:: EXERCISE OBJECTIVE ::
Report every line of the listing below in which the string "Noise" appears.

:: GIVEN RECORDS ::
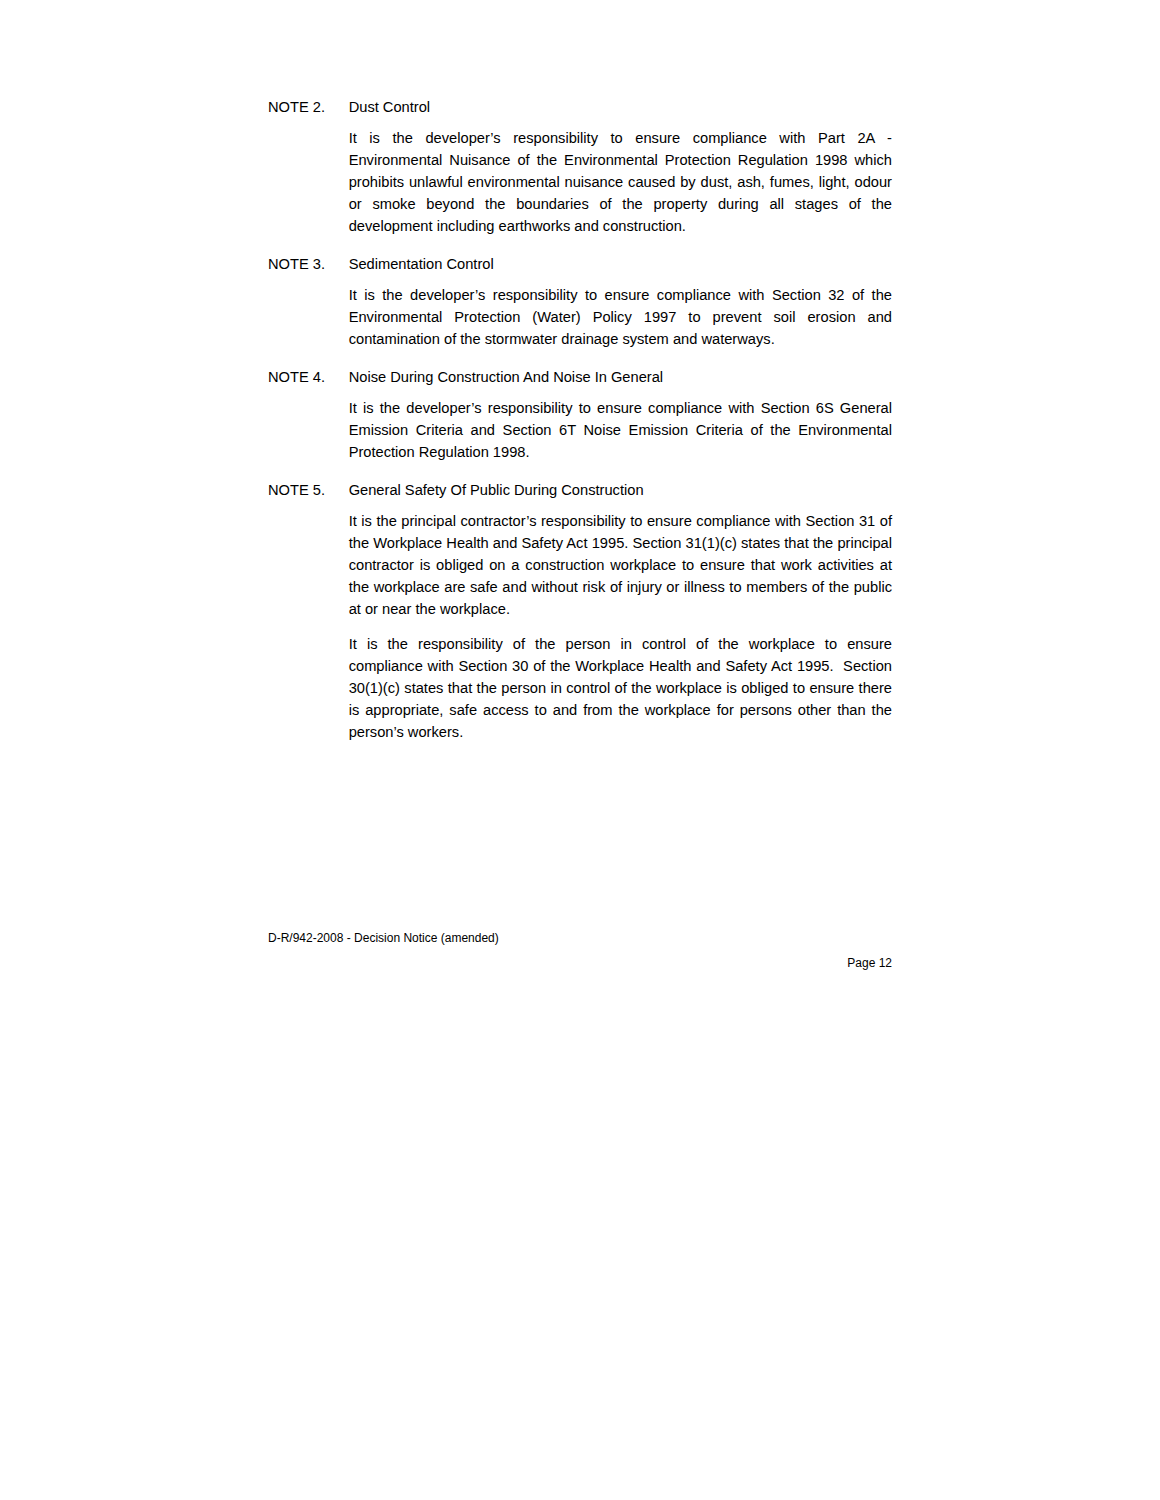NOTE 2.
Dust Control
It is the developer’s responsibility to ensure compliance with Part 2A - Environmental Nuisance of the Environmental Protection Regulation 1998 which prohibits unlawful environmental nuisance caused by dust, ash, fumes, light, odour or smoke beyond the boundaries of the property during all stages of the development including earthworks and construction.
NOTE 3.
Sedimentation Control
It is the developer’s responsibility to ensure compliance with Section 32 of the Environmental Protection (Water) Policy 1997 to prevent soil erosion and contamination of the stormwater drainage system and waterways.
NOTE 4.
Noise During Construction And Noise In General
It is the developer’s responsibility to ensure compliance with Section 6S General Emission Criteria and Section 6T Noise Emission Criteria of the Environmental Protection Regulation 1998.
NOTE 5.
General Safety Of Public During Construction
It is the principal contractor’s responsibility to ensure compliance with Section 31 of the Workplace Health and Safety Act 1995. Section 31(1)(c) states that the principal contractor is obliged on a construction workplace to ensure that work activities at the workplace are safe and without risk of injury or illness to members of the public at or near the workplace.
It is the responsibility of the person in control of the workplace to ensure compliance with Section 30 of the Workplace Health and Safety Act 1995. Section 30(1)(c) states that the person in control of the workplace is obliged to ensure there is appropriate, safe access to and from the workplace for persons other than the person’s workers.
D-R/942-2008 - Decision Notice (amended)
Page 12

:: THE ANSWER ::
Noise During Construction And Noise In General
It is the developer’s responsibility to ensure compliance with Section 6S General Emission Criteria and Section 6T Noise Emission Criteria of the Environmental Protection Regulation 1998.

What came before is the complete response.